Daylily-Informatics · iamh2o · Oct 16, 2025
diff --git a/README.md b/README.md
@@ -67,9 +67,11 @@ High-throughput analyses rely on predictable reference data access. Daylily prov
 ## Remote Data Staging & Pipeline Execution
 Daylily’s workflow helpers bridge the gap between local manifests and remote execution:
 
-1. Use `bin/daylily-stage-analysis-samples` from your workstation to pick a cluster, upload an `analysis_samples.tsv`, and invoke the head-node staging utility. The script downloads data from S3/HTTP/local paths, merges multi-lane FASTQs, and writes canonical `config/samples.tsv` and `config/units.tsv` files to your chosen staging directory. 
-2. The staging utility automatically validates AWS credentials, materializes concordance/control payloads, normalizes metadata, and reports where to copy the generated configs. 
-3. When you are ready to launch a workflow, `bin/daylily-run-ephemeral-cluster-remote-tests` can log into the head node, clone the selected pipeline (as configured in the YAML registry), and start the run in a tmux session for detached execution. 
+1. Use `bin/daylily-stage-analysis-samples` from your workstation to pick a cluster, upload an `analysis_samples.tsv`, and invoke the head-node staging utility. The script downloads data from S3/HTTP/local paths, merges multi-lane FASTQs, and writes canonical `config/samples.tsv` and `config/units.tsv` files to your chosen staging directory.

◆ Information shown:
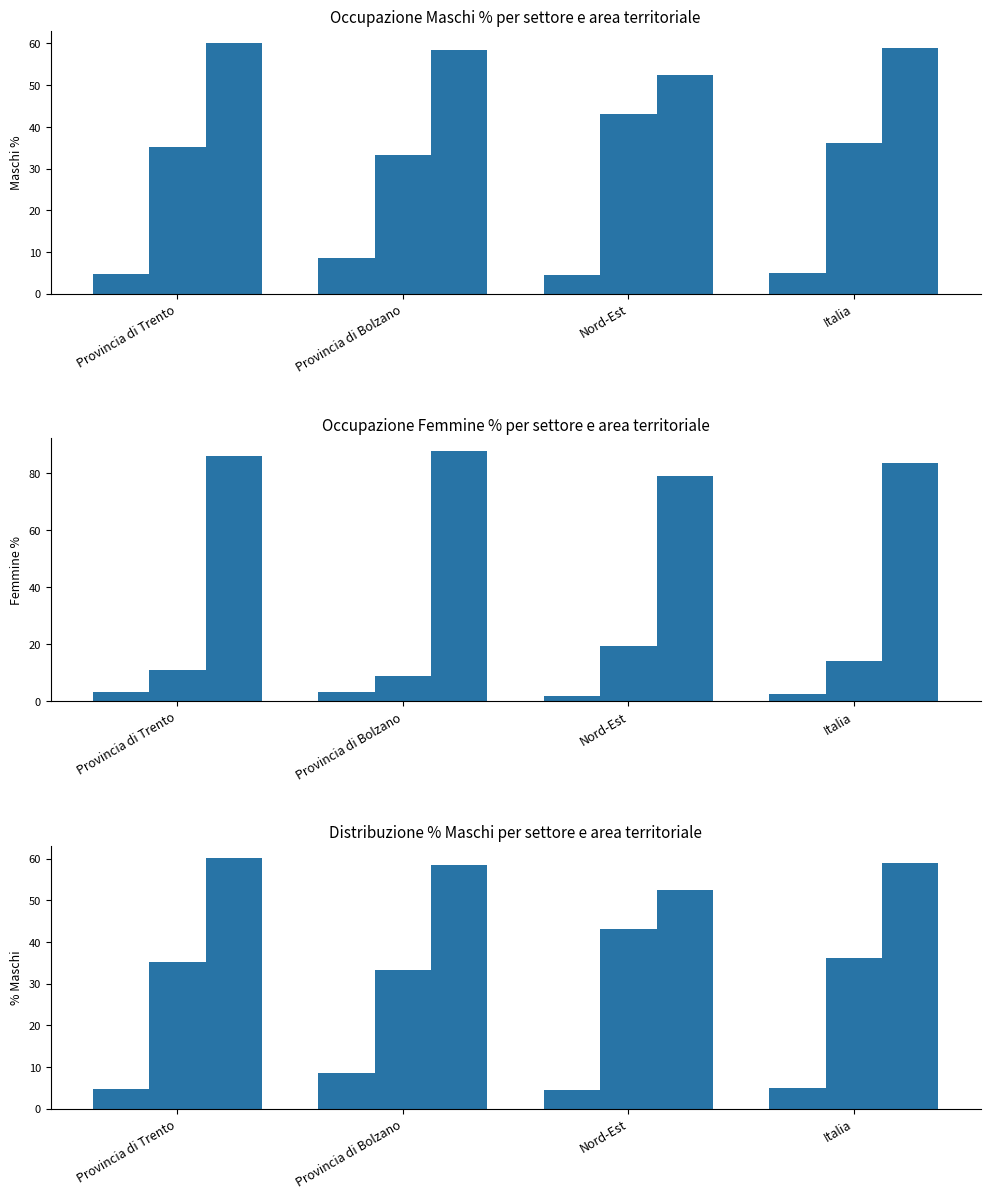

How many data points in Industria - Maschi are less than 36?

2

◆ Requirement 1:
According to the README diff, which two configuration files does the staging script write to the chosen staging directory?
◆ Requirement 2:
In the README diff, restate the numbered paragraph beginning "When you are ready to launch a workflow" as a short bulleted list that keeps its main facts.
◆ Requirement 3:
Duplicate the stretch of the README diff from "Daylily-Informatics · iamh2o" through "the generated configs.".

◆ Exercise output 1:
It writes canonical `config/samples.tsv` and `config/units.tsv` files.

◆ Exercise output 2:
- When ready to launch a workflow, use `bin/daylily-run-ephemeral-cluster-remote-tests`.
- It can log into the head node.
- It clones the selected pipeline, as configured in the YAML registry.
- It starts the run in a tmux session for detached execution.

◆ Exercise output 3:
Daylily-Informatics · iamh2o · Oct 16, 2025
diff --git a/README.md b/README.md
@@ -67,9 +67,11 @@ High-throughput analyses rely on predictable reference data access. Daylily prov
 ## Remote Data Staging & Pipeline Execution
 Daylily’s workflow helpers bridge the gap between local manifests and remote execution:
 
-1. Use `bin/daylily-stage-analysis-samples` from your workstation to pick a cluster, upload an `analysis_samples.tsv`, and invoke the head-node staging utility. The script downloads data from S3/HTTP/local paths, merges multi-lane FASTQs, and writes canonical `config/samples.tsv` and `config/units.tsv` files to your chosen staging directory. 
-2. The staging utility automatically validates AWS credentials, materializes concordance/control payloads, normalizes metadata, and reports where to copy the generated configs.